**COMPLETE THE FOLLOWING**
a – Write out, word for word, the part of the workplace passage that opens with the words containing "Lewis advises having" and closes with "to be challenged.".
b – According to the workplace passage, why will brick & mortar sales staff need to acquire new skills? Answer in one to three sentences.
c – Supply the text that comes next in the workplace passage, beginning right after its final sentence.

SOURCE PASSAGE Start Marker

A more flexible attitude towards workers working from home, however, doesn’t mean giving up on getting your staff back into the office.

3. Offer Office Incentives.

If you want to return to some semblance of pre-Covid work conditions, you need to make your employees want to come back to the office and avoid staggered scheduled workers commuting to an empty office. “Make some level of effort strategically to have things going on on those days if people come in,” Lewis advises, “so that it’s not just, oh, the boss wants me in the office.”

Lewis advises having all members of a division or department assemble on the same days. Create “special” days for everyone to come to work – training days, collaboration/brainstorming events, as well as feeding them to create a more social/work environment. “These little things,” Lewis notes, “carry minimal relative expense and bring such great ROI.”

4. Offer More Opportunity

In a more challenging retail environment in which consumers have gotten used to e-shopping, brick & mortar sales staff are going to have to acquire more and new skills and be more adaptable. Fortunately, workers, especially younger ones, are keen to be given opportunities to learn, and to be challenged.

“Retailers will make other changes to create the versatile and flexible workforce needed for new multi-channel retail models,” reports Jill Standish, senior managing director and global head of Accenture’s retail industry group. “In addition to equipping employees with the expertise specific to one job, retailers will train workers to read data and analytics, as well as manage end-to-end consumer experiences. The result? A much more rewarding and interesting role for the employee.”

SOURCE PASSAGE End Marker
DATA SHOWN Start Marker

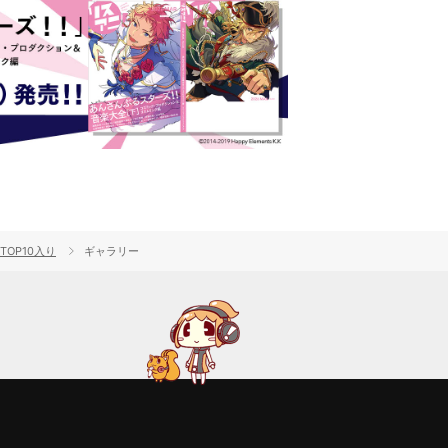
TOP10入り
ギャラリー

DATA SHOWN End Marker

**ANSWERS GIVEN**
a –
Lewis advises having all members of a division or department assemble on the same days. Create “special” days for everyone to come to work – training days, collaboration/brainstorming events, as well as feeding them to create a more social/work environment. “These little things,” Lewis notes, “carry minimal relative expense and bring such great ROI.”

4. Offer More Opportunity

In a more challenging retail environment in which consumers have gotten used to e-shopping, brick & mortar sales staff are going to have to acquire more and new skills and be more adaptable. Fortunately, workers, especially younger ones, are keen to be given opportunities to learn, and to be challenged.

b – Consumers have gotten used to e-shopping, which has made the retail environment more challenging. As a result, brick & mortar sales staff will have to acquire more and new skills and become more adaptable.

c –
Diversifying your workers’ skill sets, of course, first requires recruiting workers to begin with. Brown suggests diversifying your workforce as well. “Representation is painfully low,” Brown notes. “I hear the continual echo of ‘there isn’t a large enough pipeline of talent’ in underrepresented communities. This is a false wall, and surely it has been proven that a more diverse company culture is better for the bottom line as it brings better ideas to the table that are more representative of the people we sell to.”

5. Offer Better Compensation

No, this doesn’t necessarily mean offering higher salaries to hire the best talent, but maybe you can offer benefits that maybe you thought you couldn’t afford.

A PEO (Professional Employer Organization) such as Insperity, Justworks, and PayChex, offer turnkey solutions that include employee medical insurance, 401K, workers’ compensation, payroll, and HR technology and support. According to Lewis, a PEO can save a small consumer tech company around 30% over procuring these services separately.

A PEO “levels the playing field between you and much larger companies because you’re often competing for the same talent,” Lewis states. “If you’re sitting there with some candidate [who] is also looking at working for Amazon or Apple or somebody else, you are in a much better place. The tech is fantastic, and the support that the employees get is tremendous, and provides [a company] great things for their employees.”

“It is imperative that companies do whatever it takes to keep employees happy and productive,” Green concludes. “We are at the vanguard of a new world that requires new manager skills and company tools to remain a ‘best places to work’ company.”